The decision of T.D Ray, J. of the Superior Court of Ontario in Canada (Atty-General) v. Brogan Family Trust (2014 ONSC 6354) appears to set new limits to the requirement to provide notice to CRA when seeking a rectification order from the Superior Court. CRA had moved to set aside an order to rectify the deed settling the respondent, a family trust, on the basis that CRA had not been notified of the proceedings.
The judge concluded that “[CRA] is only required to be given notice of a proposed rectification proceeding when [CRA]’s legal interests might be directly affected by the outcome of the rectification proceeding, such as where [CRA] is a creditor and the rectification would affect its rights. Otherwise, [CRA] might be made a party when so advised by counsel that notice should be given to [CRA].”

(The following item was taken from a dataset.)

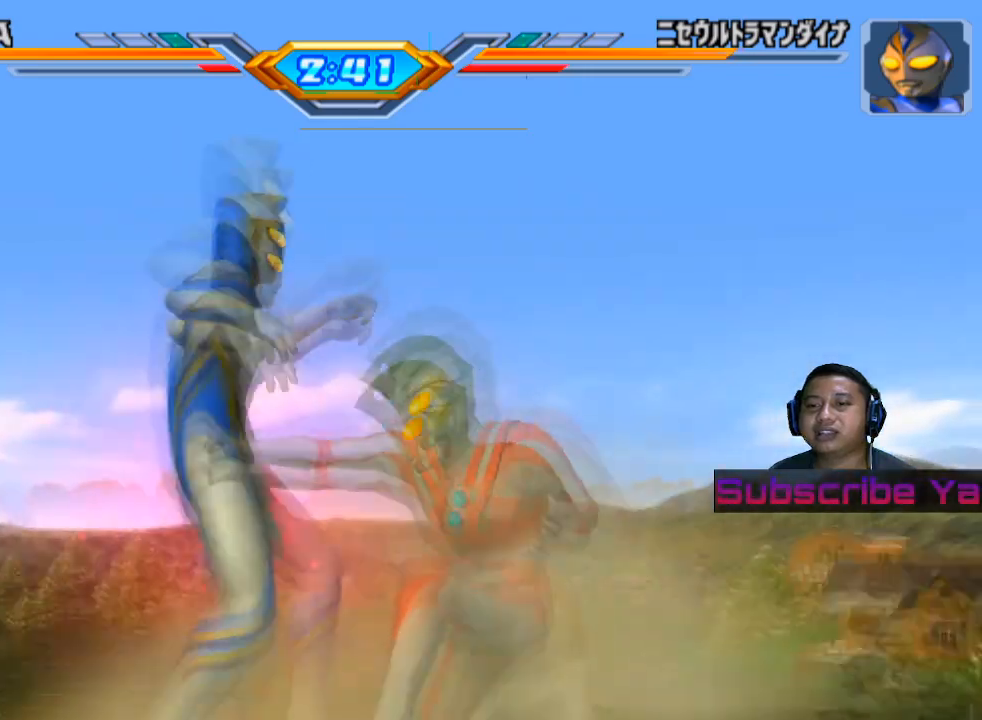
{"buttons": [], "left_stick": "center", "events": []}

The judge’s conclusion that CRA’s interests were not affected was because no assessment had been made against any creditor; the rectification was sought before the transaction at issue was closed and before the end of the taxation year of all the entities in question. Since there was no amount owing, CRA was held to have no rights in the issue.
In addition, CRA was adjudged to have failed to bring the motion “forthwith” due to a ten-month delay that CRA attributed to auditor inexperience, including two months where the facts were known to CRA’s legal counsel.
[LATER EDIT: John Loukidelis points out quite cogently that clearly, liability to tax–distinct from a debtor-creditor relationship, perhaps, but still carrying with it legal interests–frequently arises in advance of an assessment, and that this is clearly established by the Income Tax Act.]